[Data for this task]

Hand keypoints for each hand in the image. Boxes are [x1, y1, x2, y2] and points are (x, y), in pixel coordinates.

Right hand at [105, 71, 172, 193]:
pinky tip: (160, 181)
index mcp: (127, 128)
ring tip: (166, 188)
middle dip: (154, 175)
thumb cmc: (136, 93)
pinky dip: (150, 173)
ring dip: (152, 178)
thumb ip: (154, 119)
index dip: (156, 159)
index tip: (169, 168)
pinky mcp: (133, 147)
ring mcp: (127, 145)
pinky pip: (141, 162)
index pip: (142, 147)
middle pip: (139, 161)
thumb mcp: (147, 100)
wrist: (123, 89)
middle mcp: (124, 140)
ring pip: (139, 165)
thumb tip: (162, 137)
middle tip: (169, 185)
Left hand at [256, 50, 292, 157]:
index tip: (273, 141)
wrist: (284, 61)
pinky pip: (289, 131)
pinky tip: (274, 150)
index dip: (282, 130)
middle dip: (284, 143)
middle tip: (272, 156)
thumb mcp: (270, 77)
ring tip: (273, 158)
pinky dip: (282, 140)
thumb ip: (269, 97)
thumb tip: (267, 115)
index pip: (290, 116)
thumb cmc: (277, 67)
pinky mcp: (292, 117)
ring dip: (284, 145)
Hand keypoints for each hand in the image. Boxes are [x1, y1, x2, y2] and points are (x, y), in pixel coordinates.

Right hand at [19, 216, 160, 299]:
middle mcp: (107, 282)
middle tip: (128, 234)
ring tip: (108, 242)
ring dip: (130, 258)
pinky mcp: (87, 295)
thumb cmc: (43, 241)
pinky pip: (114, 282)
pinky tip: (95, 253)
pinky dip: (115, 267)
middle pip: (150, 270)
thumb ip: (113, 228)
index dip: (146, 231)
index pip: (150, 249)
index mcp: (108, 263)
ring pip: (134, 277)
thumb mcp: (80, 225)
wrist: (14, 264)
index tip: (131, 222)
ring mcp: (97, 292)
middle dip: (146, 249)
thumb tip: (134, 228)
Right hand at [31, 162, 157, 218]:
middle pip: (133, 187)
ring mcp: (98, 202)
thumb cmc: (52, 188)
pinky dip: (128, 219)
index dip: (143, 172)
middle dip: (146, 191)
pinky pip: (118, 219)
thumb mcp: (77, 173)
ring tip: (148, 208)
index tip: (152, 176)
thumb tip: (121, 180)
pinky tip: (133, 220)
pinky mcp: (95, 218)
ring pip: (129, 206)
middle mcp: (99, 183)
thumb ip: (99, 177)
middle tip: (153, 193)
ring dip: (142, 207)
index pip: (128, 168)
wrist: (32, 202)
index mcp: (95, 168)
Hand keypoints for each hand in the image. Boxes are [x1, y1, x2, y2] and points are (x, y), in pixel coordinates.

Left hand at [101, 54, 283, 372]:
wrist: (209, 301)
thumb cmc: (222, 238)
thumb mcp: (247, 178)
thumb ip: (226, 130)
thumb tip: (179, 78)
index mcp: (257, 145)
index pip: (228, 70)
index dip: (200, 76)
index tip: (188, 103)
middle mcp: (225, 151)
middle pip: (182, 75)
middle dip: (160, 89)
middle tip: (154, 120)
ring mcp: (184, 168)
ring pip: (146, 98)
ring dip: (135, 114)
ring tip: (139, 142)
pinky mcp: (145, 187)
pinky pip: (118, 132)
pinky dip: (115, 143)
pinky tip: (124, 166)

[/Data for this task]

What is needed: Repeat every record above precisely.

Task result:
Hand keypoints for each hand in the image. Boxes are [x1, y1, x2, y2] and points are (x, y), in pixel coordinates.

Right hand at [105, 71, 172, 193]:
pinky tip: (160, 181)
index mcp: (127, 128)
ring tip: (166, 188)
middle dip: (154, 175)
thumb cmc: (136, 93)
pinky dip: (150, 173)
ring dip: (152, 178)
thumb ip: (154, 119)
index dip: (156, 159)
index tip: (169, 168)
pinky mcp: (133, 147)
ring mcp: (127, 145)
pinky pip: (141, 162)
index pip: (142, 147)
middle pip: (139, 161)
thumb mcp: (147, 100)
wrist: (123, 89)
middle mcp: (124, 140)
ring pip: (139, 165)
thumb tip: (162, 137)
middle tip: (169, 185)
Left hand at [256, 50, 292, 157]:
index tip: (273, 141)
wrist: (284, 61)
pinky pip: (289, 131)
pinky tip: (274, 150)
index dip: (282, 130)
middle dip: (284, 143)
middle tip: (272, 156)
thumb mcp: (270, 77)
ring tip: (273, 158)
pinky dip: (282, 140)
thumb ip: (269, 97)
thumb tip: (267, 115)
index pip: (290, 116)
thumb cmc: (277, 67)
pinky mcp: (292, 117)
ring dip: (284, 145)
Hand keypoints for each hand in the image. Boxes are [x1, y1, x2, y2] and points are (x, y), in pixel coordinates.

Right hand at [19, 216, 160, 299]:
middle mcp: (107, 282)
middle tip: (128, 234)
ring tip: (108, 242)
ring dip: (130, 258)
pinky mcp: (87, 295)
thumb cmc: (43, 241)
pinky pip: (114, 282)
pinky tip: (95, 253)
pinky dip: (115, 267)
middle pip: (150, 270)
thumb ip: (113, 228)
index dip: (146, 231)
index pip: (150, 249)
index mcp: (108, 263)
ring pip: (134, 277)
thumb mcp: (80, 225)
wrist: (14, 264)
index tip: (131, 222)
ring mcp: (97, 292)
middle dip: (146, 249)
thumb tip: (134, 228)
Right hand at [31, 162, 157, 218]:
middle pip: (133, 187)
ring mcp: (98, 202)
thumb cmc: (52, 188)
pinky dip: (128, 219)
index dip: (143, 172)
middle dip: (146, 191)
pinky pip: (118, 219)
thumb mcp: (77, 173)
ring tip: (148, 208)
index tip: (152, 176)
thumb tip: (121, 180)
pinky tip: (133, 220)
pinky mcp: (95, 218)
ring pip: (129, 206)
middle mcp: (99, 183)
thumb ip: (99, 177)
middle tip: (153, 193)
ring dip: (142, 207)
index pip: (128, 168)
wrist: (32, 202)
index mcp: (95, 168)
Hand keypoints for each hand in the image. Boxes are [x1, y1, x2, y2] and points are (x, y), in pixel coordinates.

Left hand at [101, 54, 283, 372]:
wrist: (209, 301)
thumb cmc: (222, 238)
thumb mcp: (247, 178)
thumb ip: (226, 130)
thumb tip: (179, 78)
index mcp: (257, 145)
index pip: (228, 70)
index dip: (200, 76)
index tip: (188, 103)
middle mcp: (225, 151)
middle pip: (182, 75)
middle dip: (160, 89)
middle tip: (154, 120)
ring mcp: (184, 168)
ring pip: (146, 98)
ring dip: (135, 114)
ring tip: (139, 142)
pinky mcp: (145, 187)
pinky pip: (118, 132)
pinky dip: (115, 143)
pinky tip: (124, 166)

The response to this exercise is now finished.